Certaines réponses donnent néanmoins de l’espoir, car elles témoignent d’une envie de changement, de réflexion de la majorité des personnes enseignantes. Des pratiques isolées extrêmement pertinentes et vivifiantes existent un peu partout. J’ai ainsi pu établir une liste d’environ 70 propositions d’exercices et d’activités proposées par les personnes répondantes ».
Sur le plan pédagogique, comment inscrire la transmission du Droit au-delà des cours, dans le temps long ?
« Je trouve fascinant les liens que nous pouvons créer avec les étudiants et étudiantes. Je suis agréablement surprise par le potentiel des réseaux sociaux pour construire et entretenir la relation apprenant-enseignant. Je poste des informations dans la continuité d’un cours achevé et je suis ravie de voir mes anciens étudiants et étudiantes commenter.

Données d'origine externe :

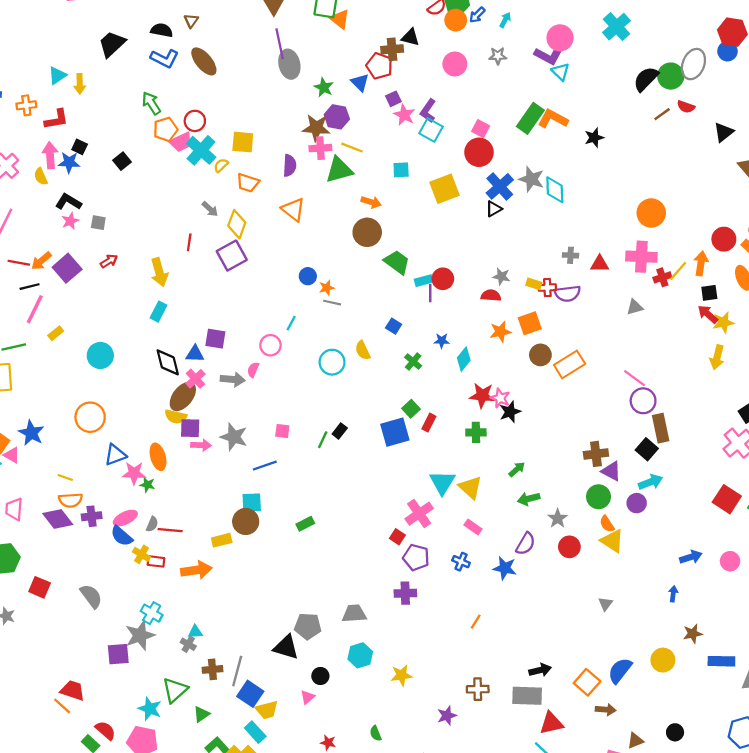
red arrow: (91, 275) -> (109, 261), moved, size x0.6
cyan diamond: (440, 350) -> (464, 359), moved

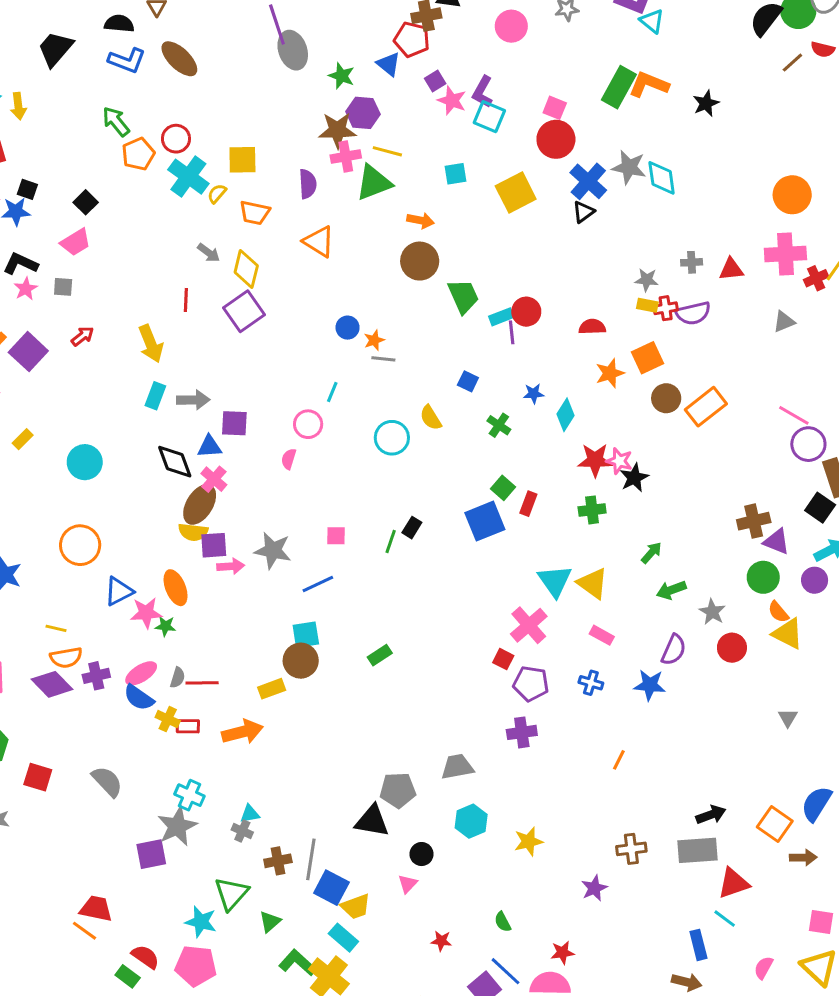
pink trapezoid: (181, 142) -> (76, 242), moved
green trapezoid: (397, 262) -> (463, 296), turned 36
gray star: (501, 277) -> (647, 280), moved
gray arrow: (233, 379) -> (193, 400), moved

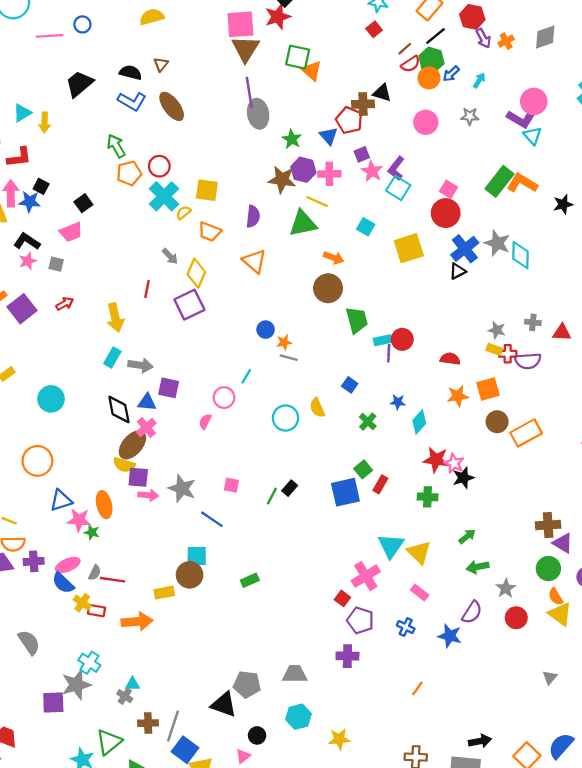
pink cross: (346, 157) -> (329, 174), moved
cyan square: (455, 174) -> (366, 227), turned 30
blue line: (318, 584) -> (212, 519), turned 50

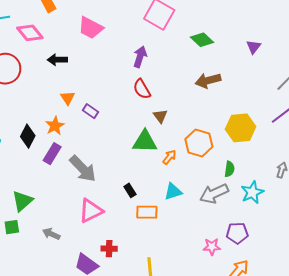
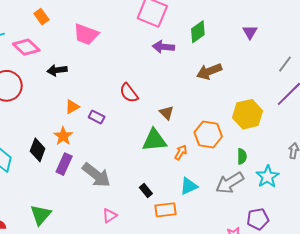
green diamond: (202, 40) -> (198, 32), turned -70
purple arrow: (140, 57) -> (163, 47), moved, turned -95
red semicircle: (142, 89) -> (129, 93), moved
orange triangle: (68, 98) -> (72, 107), turned 42
pink triangle: (91, 211) -> (110, 216), size x0.6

Dans un autre registre, j’ai pu mener cette année dans le cadre d’un cours de 20h un projet de création d’une pièce de théâtre avec les licences 3 de la faculté de droit de l’Institut catholique de Lille sur le campus d’Issy-les-Moulineaux. Nous étions cinq collègues à travailler pendant trois jours en continu sur des projets sur le handicap, l’identité, la succession et la justice restaurative. J’ai été absolument fascinée par la capacité de travail, d’engagement et de pertinence des étudiants et étudiantes. Nous les avons confrontés à des défis tant sur la forme que le fond avec également une contrainte temporelle et sincèrement, ils et elles furent plus qu’à la hauteur. Et, c’est exactement ce type d’interactions humaines que je souhaite entretenir en enseignant.
Une fois que la porte de la salle se ferme, il reste une estime mutuelle qui perdure et qui inscrit la transmission du droit dans le temps long d’une vie et non dans la brièveté d’un semestre universitaire ».